Amazon Prime is a full-featured subscription service to begin with –though the recent addition of Prime Music sweetens the pot considerably. Consider Prime Music as an extension to the old Amazon MP3 service –comprised of 3 functions: a library of all the tracks you own, a store where you are able to buy new music, and a place to listen to new music and discover new favourites (think of it like an elaborate and customized radio station of your very own).
Is it any better than competitors like Google Play Music or Spotify? While your mileage may vary, Prime Music really isn’t anything special. All of the usual features are present (download tracks automatically when you purchase, customize your playback with an on-screen equalizer, and set your preferences for downloading over 3G/LTE versus WiFi for streaming or saving for offline listening).
So what are the strengths? Amazon Prime includes more than a million songs to choose from, there are no ads to contend with, no restrictions on the number of songs you skip or repeat, and there are plenty of playlists (created by experts and categorized in a meaningful way, with examples like: Feel Good Country, 50 Great Epic Classic Rock Songs, 80’s Dance Floor Fillers, and 90’s Pop Workout).

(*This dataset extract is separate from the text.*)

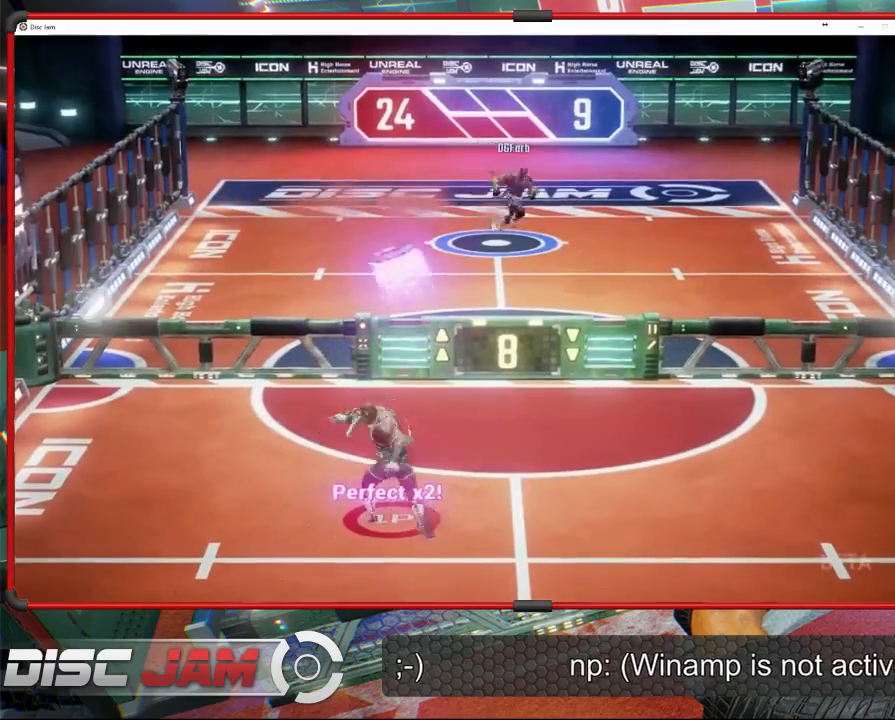
{"buttons": [], "left_stick": "down", "events": [[100, "left_stick", "down-left"], [400, "left_stick", "down"], [433, "A", "up"]]}
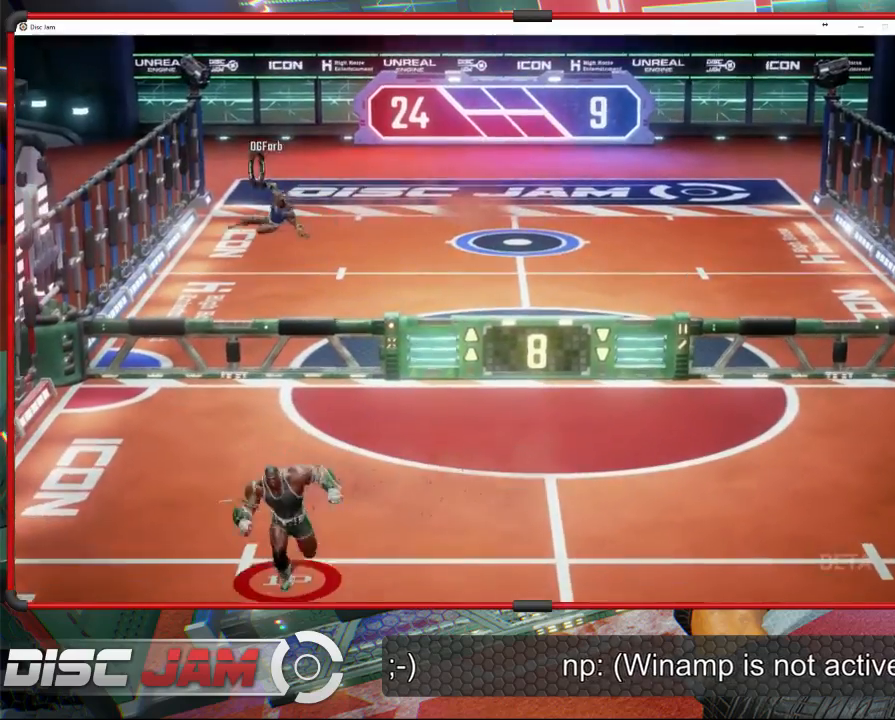
{"buttons": [], "left_stick": "down", "events": []}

Initial reviews are mixed, but one thing is for certain: Amazon is taking a play from Apple’s book. As they bring more content and more features into their fold, Amazon increases brand loyalty and decreases the need for users to go elsewhere for anything on their mobile devices. If you are using Amazon Prime for other services like television (and fast shipping), why would you pay for something else in addition to handle your music? Each function of Prime may not be the best, but chance are good that for the average user they are good enough.
Amazon Prime comes with a 30-day free trial (meaning you really have nothing to lose by giving it a shot). After your trial period expires, $99USD per year buys you an all-access pass.